DE: GENTIL FERREIRA VIANA
MILITANTE DO MPLA
PARA: COMITÉ DIRECTOR DO MPLA
BRAZZAVILLE
AOS CAMARADAS MEMBROS DO CD
SAÚDE!
Eu, Gentil Ferreira Viana, militante do Movimento Popular de Libertação de Angola e titular do cartão de membro nº 20032 do MPLA, passado em Conakry no ano de 1961,
1 – Constatando que o MPLA falhou em termos globais e parcelares, na criação das condições de disciplina, camaradagem e entusiasmo revolucionário que garantissem a realização duma actividade esforçada capaz de reforçar a coesão interna da Organização e assegurar a vitória na luta de libertação nacional,
2 – Constatando que o MPLA falhou em termos globais, na formação de militantes (quadros técnicos e políticos) à altura de responderem com êxito, às exigências normais da luta de libertação nacional,
3 – Constatando que o MPLA falhou em termos globais e parcelares, na sua instalação como Organização Política, no interior do País, ficando por isso impossibilitado de enquadrar as massas angolanas e de impor, ao colonialismo português, a guerra popular para a independência completa da Pátria,
4 – Constatando que o MPLA falhou em termos globais e parcelares na busca do indispensável apoio internacional à luta de libertação nacional, desprestigiando-se aos olhos da África e do mundo e ridicularizando-se frente a um Portugal fascista e retrógrado e
1 – considerando com muita inquietação, que a obstinação em seguir-se com a velha estratégia e táctica do MPLA condena irremediavelmente a Organização a recorrer, mais tarde ou mais cedo, a soluções ditadas pelo desespero, as quais podem contrariar directamente a realização dos objectivos progressistas que constituem o ideal superior da nossa luta de independência e liberdade e
5 – Constatando com pena, que é inútil persistir (eu, Gentil Ferreira Viana) nas fileiras do MPLA – para mim, persistir é lutar. Para mim, lutar é combater com entusiasmo tendo, além do amor dos ideais e dos homens por quem e ao lado de quem se luta, a fé consciente na estratégia e na táctica que colectivamente se estuda e aplica... – já que a minha campanha pela adopção duma estratégia progressista de luta armada com os líderes máximos em armas, no interior do País, vem esbarrando sistematicamente contra a obstinação... das três Direcções do MPLA, desde meados do ano de 1961!! e
1 – atendendo por outro lado, à necessidade ditada pela situação crítica em que mergulhou o élan progressista angolano, de não generalizar à massa dos militantes e dos quadros do MPLA, a base da minha discordância principal com a estratégia e a táctica adoptadas pela nossa Organização, nos últimos três anos – generalização que inevitavelmente terá de dar-se, no caso de persistência da minha parte em querer guardar a qualidade de militante do MPLA,
decido apresentar desde agora, o pedido formal do meu afastamento completo e definitivo de membro do Movimento Popular de Libertação de Angola.

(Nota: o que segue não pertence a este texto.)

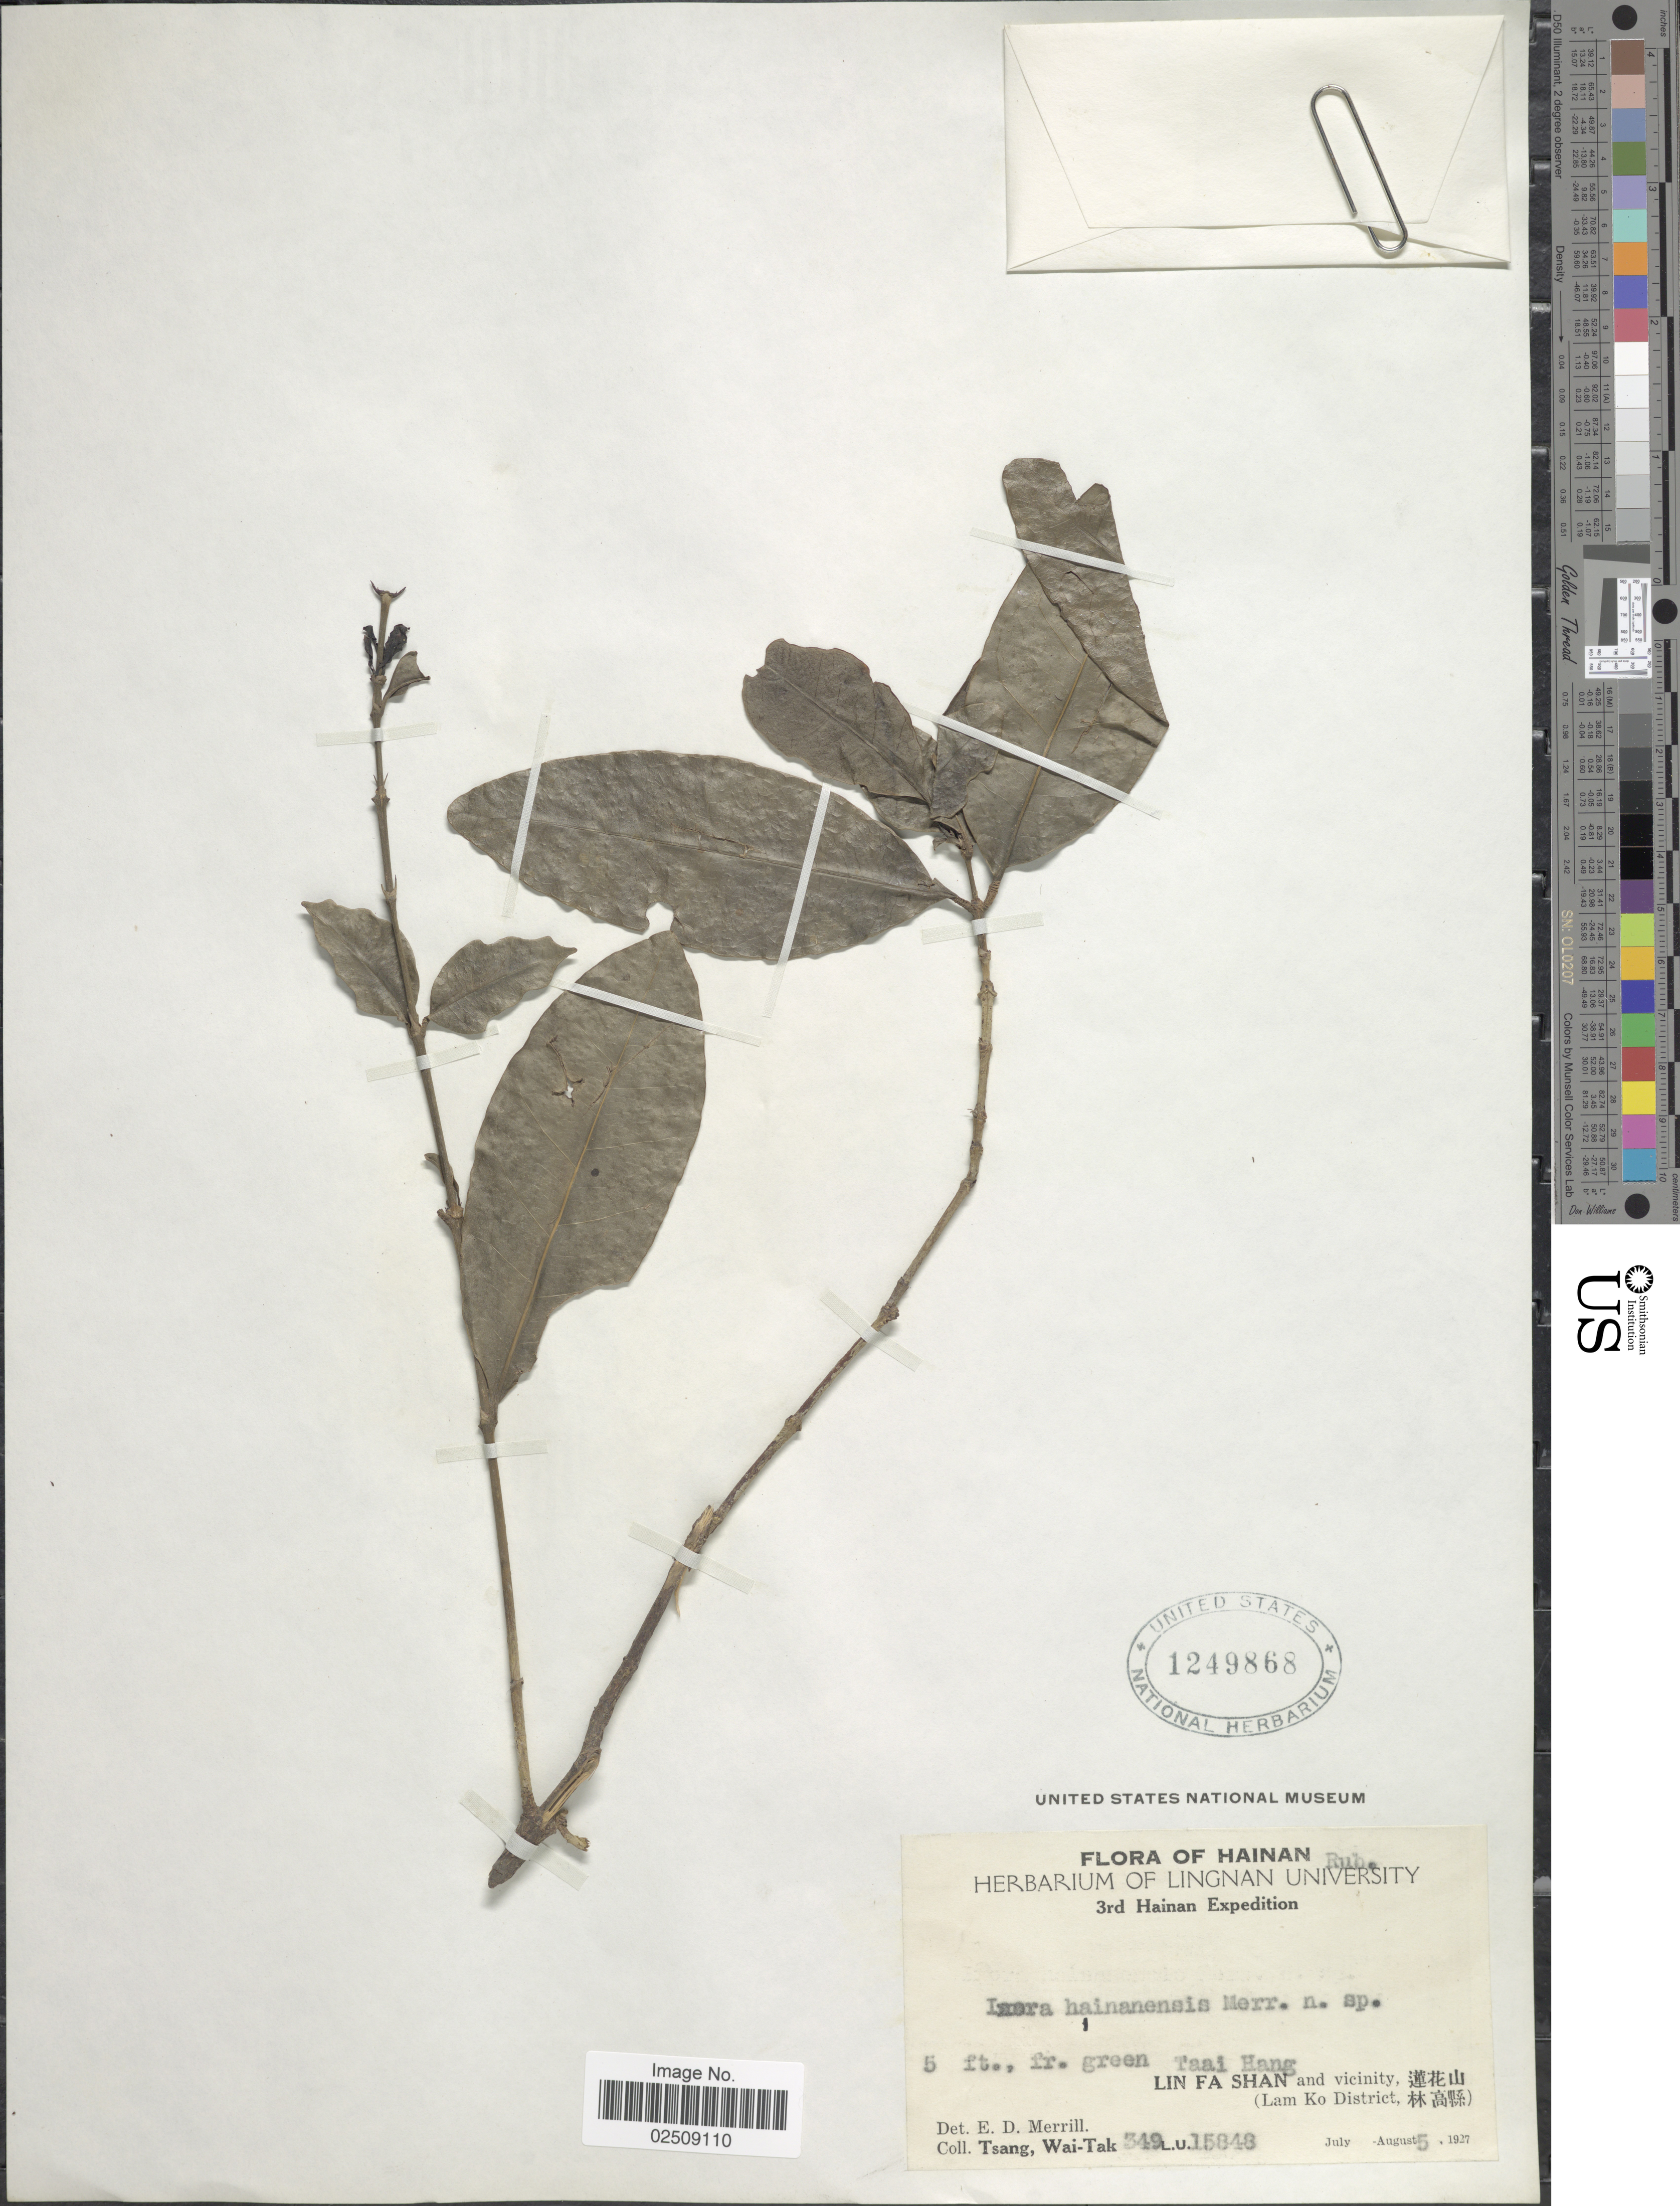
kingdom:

Não abandono nem abandonarei sem mais, a luta pela libertação incondicional do meu País! isso aliás pode ver-se e provar-se pela simples apreciação das teses que defendo desde há anos, e que oportunamente propus à crítica de cada uma das três Direcções políticas do MPLA. Hoje, tais teses estão todas recolhidas num relatório de trinta páginas dactilografadas que remeti há algum tempo, à apreciação do actual Comité Director e de alguns militantes, dos mais velhos e responsáveis dentro da Organização.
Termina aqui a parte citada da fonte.